Matera, société d’aide aux syndics bénévoles, s’était fait connaître en 2020 par le biais d’une campagne publicitaire dénommée « Merci syndic ». Se voulant humoristique, celle-ci parodiait les griefs des copropriétaires à l’encontre de leur gestionnaire : « Merci syndic pour votre musique d’attente, maintenant je connais Vivaldi par cœur » ou encore « Merci syndic pour les fuites d’eau, c’est tous les jours piscine ». En parallèle, un site Internet avait été créé pour parodier la difficulté que rencontrent les copropriétaires pour changer de syndic. Et cette campagne de se conclure par « Vive le syndic libre ».

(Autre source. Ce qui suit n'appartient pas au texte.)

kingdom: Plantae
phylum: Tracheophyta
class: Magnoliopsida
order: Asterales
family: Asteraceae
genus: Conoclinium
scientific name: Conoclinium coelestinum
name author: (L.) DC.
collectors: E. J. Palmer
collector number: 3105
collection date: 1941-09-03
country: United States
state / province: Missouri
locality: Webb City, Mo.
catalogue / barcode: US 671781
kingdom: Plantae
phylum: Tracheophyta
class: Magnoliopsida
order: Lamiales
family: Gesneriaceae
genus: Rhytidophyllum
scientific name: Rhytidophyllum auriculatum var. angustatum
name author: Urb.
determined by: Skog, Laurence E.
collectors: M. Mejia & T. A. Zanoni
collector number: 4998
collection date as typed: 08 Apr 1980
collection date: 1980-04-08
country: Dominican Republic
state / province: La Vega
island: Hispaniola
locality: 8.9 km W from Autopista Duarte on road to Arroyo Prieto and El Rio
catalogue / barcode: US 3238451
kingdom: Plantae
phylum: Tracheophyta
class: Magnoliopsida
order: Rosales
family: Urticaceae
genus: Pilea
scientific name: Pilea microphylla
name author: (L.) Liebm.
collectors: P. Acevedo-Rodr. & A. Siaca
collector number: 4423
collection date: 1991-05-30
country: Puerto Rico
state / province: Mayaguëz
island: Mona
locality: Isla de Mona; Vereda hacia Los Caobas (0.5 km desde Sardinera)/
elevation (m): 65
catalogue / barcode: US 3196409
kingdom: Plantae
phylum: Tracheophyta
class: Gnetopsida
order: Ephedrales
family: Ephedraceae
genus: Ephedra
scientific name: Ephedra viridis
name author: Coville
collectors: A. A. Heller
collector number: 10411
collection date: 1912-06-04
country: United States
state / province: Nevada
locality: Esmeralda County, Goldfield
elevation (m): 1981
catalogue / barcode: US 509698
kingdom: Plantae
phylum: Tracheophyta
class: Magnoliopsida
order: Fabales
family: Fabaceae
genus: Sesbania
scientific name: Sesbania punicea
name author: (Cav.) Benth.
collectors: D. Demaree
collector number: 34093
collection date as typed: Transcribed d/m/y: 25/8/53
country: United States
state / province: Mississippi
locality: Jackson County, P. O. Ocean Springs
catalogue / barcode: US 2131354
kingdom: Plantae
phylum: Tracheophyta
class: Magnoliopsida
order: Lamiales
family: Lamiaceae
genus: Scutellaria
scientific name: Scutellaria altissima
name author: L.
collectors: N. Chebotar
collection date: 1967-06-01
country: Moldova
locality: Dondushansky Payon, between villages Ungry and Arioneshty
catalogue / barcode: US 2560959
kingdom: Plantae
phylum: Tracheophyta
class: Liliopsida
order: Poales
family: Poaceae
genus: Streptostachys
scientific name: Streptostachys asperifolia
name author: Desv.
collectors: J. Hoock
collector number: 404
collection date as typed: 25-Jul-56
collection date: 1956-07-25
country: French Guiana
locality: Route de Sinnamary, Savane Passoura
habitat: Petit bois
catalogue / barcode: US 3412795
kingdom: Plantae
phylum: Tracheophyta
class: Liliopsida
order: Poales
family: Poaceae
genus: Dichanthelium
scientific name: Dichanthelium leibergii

Un humour que les syndics n’ont que modérément apprécié vu qu’ils ont intenté une action à l’encontre de la société Matera pour dénigrement. Et le juge de leur donner raison, estimant que les termes employés revêtent incontestablement un caractère fortement péjoratif et dévalorisant, jetant le discrédit sur la profession.
Par ailleurs, au-delà de l’esprit de cette campagne, que l’on appréciera ou non, il en découle une véritable problématique pour les copropriétaires : la société Matera est-elle un syndic ?
Dans les faits, il s’agit d’une start-up qui propose des services aux copropriétaires qui ont constitué un syndicat coopératif. Dans cette forme de gestion, qui doit être validée par l’assemblée générale, c’est le président du conseil syndical qui assure les fonctions de syndic. Or, au regard de la terminologie employée dans sa communication, on pouvait légitimement penser que Matera exerçait les fonctions de syndic, comme n’importe quel autre professionnel, si ce n’est que la gestion y est dématérialisée. Un syndic en ligne en quelque sorte. On peut donc imaginer la déconvenue des copropriétaires lorsqu’ils se sont rendus compte qu’ils allaient devoir eux-mêmes gérer leur copropriété, quand bien même seraient-ils aidés par les outils informatiques mis à leur disposition par Matéra. Les juges ont considéré que les termes utilisés, tels « Votez Matera à la prochaine assemblée générale » ou « remerciez votre syndic et passez chez Matera » étaient suffisamment ambigus pour tenter d’installer l’idée qu’il y avait une identité de nature et de fonctions entre la société Matera et un syndic professionnel, ce qui n’est pas le cas. Le Tribunal a donc retenu qu’il y avait une pratique commerciale déloyale et trompeuse susceptible d’induire en erreur un consommateur normalement informé et raisonnablement attentif et avisé.
Le débat ne porte pas, en réalité, sur la légitimité d’une telle entreprise d’offrir des services d’assistance aux copropriétaires qui gèrent bénévolement leur immeuble. Personne ne remet en cause ce point et les juges considèrent d’ailleurs que cette fonction d’assistance ne constitue pas un exercice illégal de la profession de syndic. Or, il importe que les copropriétaires soient correctement informés de la nature de leur prestataire. Jouer sur la terminologie opposant un syndic et un syndic coopératif a clairement porté préjudice à Matera, indépendamment de la campagne de dénigrement, la société induisant en erreur les copropriétaires qui pensaient que cette dernière exercerait les fonctions de syndic.
Jugement du tribunal de commerce de Paris, 24 janvier 2022.